For more information about VauxhallGardens, I recommend these websites (among many):

Gail Eastwood


Life is sort of insane at the moment and since Guy Fawkes day (November 5) is almost upon us, I’m recycling a post about fireworks from 2009.

Occasionally people ask me if Halloween is celebrated in England and I tell them that now it’s quite a big deal. I’m surprised that the sweet-loving English took so long to figure out that any day when candy is given away is worth adopting. But when I was growing up we preferred to burn Catholics in effigy. You can read some earlier Risky posts about the Gunpowder Plot, Diane’s in 2007 and mine in 2005, so today I thought I’d talk about fireworks (and who hasn’t written a Vauxhall Gardens scene with fireworks?)

Like so many other inventions, fireworks originated in China, possibly as early as the ninth century, the legend being that common kitchen ingredients, saltpeter, sulfur, and charcoal combined to explode. So the early emphasis was on loud bangs, thought to scare off evil spirits. When fireworks came west and were adopted by the royal courts of Europe in the Renaissance, the color scheme was somewhat limited at first, mostly in shades of amber, so the emphasis was on elaborate structures built to display the fireworks. The Italian style featured fake buildings, decorated with painted allegorical figures or flowers, whereas the German (Northern School) preferred one centerpiece, such as a figure of Cupid, from which the fireworks emerged.
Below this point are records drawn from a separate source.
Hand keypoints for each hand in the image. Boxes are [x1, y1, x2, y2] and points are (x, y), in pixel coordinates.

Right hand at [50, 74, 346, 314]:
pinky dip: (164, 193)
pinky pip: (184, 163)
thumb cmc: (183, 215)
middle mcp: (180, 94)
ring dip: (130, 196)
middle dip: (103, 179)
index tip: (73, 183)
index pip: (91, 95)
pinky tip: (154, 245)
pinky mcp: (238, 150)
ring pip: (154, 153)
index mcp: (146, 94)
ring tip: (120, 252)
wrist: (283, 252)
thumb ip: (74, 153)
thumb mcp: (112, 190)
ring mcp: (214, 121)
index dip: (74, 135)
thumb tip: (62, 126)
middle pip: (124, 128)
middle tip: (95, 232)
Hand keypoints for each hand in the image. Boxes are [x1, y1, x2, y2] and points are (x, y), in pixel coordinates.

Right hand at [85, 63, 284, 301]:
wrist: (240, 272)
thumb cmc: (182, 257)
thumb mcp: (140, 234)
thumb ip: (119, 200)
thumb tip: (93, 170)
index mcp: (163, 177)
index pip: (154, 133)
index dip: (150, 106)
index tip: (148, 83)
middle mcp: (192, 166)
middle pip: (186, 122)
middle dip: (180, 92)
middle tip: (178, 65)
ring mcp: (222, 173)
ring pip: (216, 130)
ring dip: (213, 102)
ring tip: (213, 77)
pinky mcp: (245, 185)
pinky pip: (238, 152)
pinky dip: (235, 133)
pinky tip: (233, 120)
By the eighteenth century more colors were added to the repertoire and public firework displays became elaborate affairs, often with music, and frequently lasting a couple of hours. The illustration at left is a detail of a fireworks display in Green Park, London, in 1763. One of the most interesting things about this print is that it’s an early 3-D experiment known as a vue d’optique–the words inside the explosion are Vivat Rex in reverse, because the print was designed to be viewed through a mirrored viewer. You can read more about it here.

One of the most famous public fireworks displays was the one in 1749 to celebrate the end of the war for Austrian succession. Handel was commissioned to write the music (Music for the Royal Fireworks), the “machine” from which the fireworks were to be set off took four months to build and 11,000 fireworks were designed by an Italian team led by the noted Gaetano Ruggieri. But the English technicians appointed to set off the fireworks got in a fight with the Italians and half of them were set off prematurely. The rest were never set off. Several spectators died in freak accidents–drowning, falling out of trees. When Princess Di and Prince Charles married in 1981, an attempt was made to replicate this firework display, and it was a dud then, too–“Wedding 6: Fireworks 0” according to the Evening Standard.
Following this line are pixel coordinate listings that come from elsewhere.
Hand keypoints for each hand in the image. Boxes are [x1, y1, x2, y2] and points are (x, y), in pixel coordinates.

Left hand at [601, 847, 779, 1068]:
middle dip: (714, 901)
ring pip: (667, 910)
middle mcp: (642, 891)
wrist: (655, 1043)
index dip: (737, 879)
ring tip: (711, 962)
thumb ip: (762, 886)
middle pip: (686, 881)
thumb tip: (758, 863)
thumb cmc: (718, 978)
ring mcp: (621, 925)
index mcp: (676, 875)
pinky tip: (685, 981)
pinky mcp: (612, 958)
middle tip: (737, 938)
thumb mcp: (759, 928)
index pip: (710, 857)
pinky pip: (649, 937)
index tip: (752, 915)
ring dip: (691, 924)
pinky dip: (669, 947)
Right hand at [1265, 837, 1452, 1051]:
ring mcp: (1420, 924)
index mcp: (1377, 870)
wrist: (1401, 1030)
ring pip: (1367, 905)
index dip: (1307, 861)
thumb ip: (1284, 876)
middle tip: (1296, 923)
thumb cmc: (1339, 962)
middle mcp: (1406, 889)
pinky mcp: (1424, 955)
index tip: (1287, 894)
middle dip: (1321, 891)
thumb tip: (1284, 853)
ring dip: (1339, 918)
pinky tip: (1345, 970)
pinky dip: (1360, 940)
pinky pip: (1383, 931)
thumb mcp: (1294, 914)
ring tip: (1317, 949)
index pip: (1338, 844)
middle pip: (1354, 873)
One intriguing fact that came out when I was reading about fireworks was that many of the manufacturers were family businesses that spanned several generations. Brocks Fireworks, the oldest English company, was founded early in the eighteenth century and started a tradition of public firework displays for the general public in 1826, and given at the Crystal Palace after 1865. The company was eventually bought out by the now defunct Standard Fireworks. More info on English firework companies and some quite gorgeous artwork here.

Do you have a favorite fictional fireworks scene? Or, do you celebrate Fireworks Day?